Voyage of the Matthew

During this time period, many sailors and navigators believed that there was a water route called the Northwest Passage that ran from the Atlantic Ocean to the Pacific Ocean along the border of the modern U.S. and Canada. Navigators anticipated that the Northwest Passage would allow ships to travel more quickly and safely to Asia for trading.

Cabot and his son landed on June 24, 1497 in either Labrador, Newfoundland, or on Cape Breton Island and claimed the land for England. From there, Cabot explored the Canadian coastline and gave names to many of the islands and capes he found. Cabot didn't find the water passage he was seeking and eventually had to return to England for supplies.

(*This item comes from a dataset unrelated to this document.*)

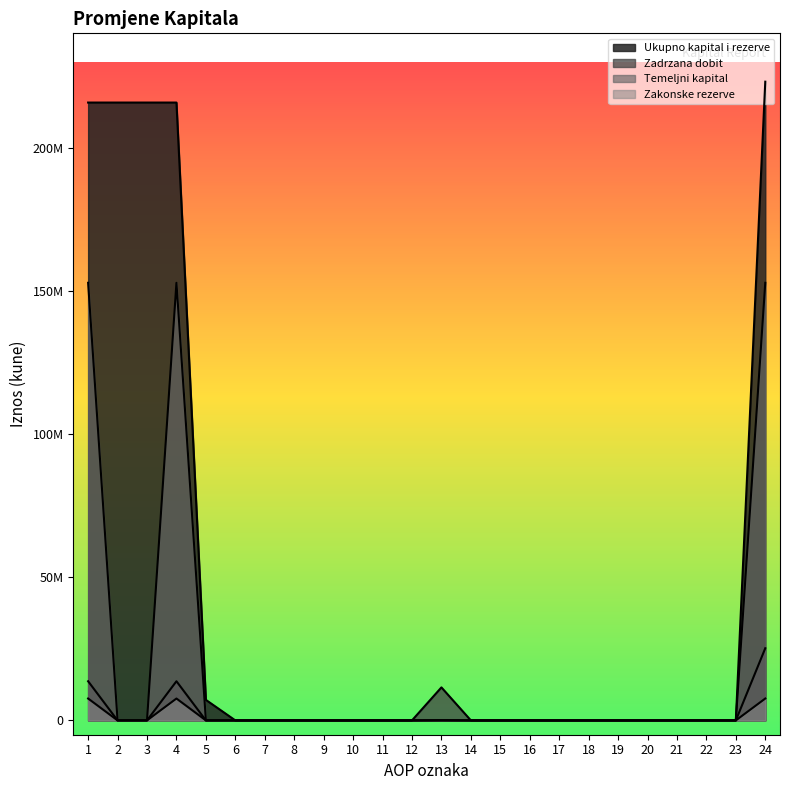

True or false: Ukupno kapital i rezerve and Zadrzana dobit cross at least once.

False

Some sources indicate that Cabot was not aware of the true extent of his journey and believed that he had found both the Northwest Passage and that the land he had claimed was part of Asia. The lack of accurate geographic knowledge made it very difficult for early explorers, like John Cabot, to understand where they had actually landed.

Second Voyage

In 1498, Cabot attempted another voyage to the New World, this time with four ships. Until recently, many historians believed that only one of Cabot's four ships had successfully returned; however, new evidence suggests that Cabot and most of his men returned to England in 1500.

The ship that returned early appears to have encountered mechanical issues and returned to port; however, the other three ships continued on their voyage and explored more of the Canadian coastline. It is possible that a small group of priests were part of the expedition, and some historians think they may have established a small religious settlement in Canada, one of the first in the New World.

Cabot's Influence

As historians investigate further, we may discover even more about Cabot's exploration of Canada. In any case, John Cabot's exploration of the Canadian coast helped encourage further British exploration and settlement of the New World.

Cabot's influence also extended to his son Sebastian, who became an explorer for the British in 1508. Like his father, Sebastian also sought the Northwest Passage. Later in 1526, the Spanish sponsored an attempt by Sebastian to sail around the world, although he only made it to Argentina.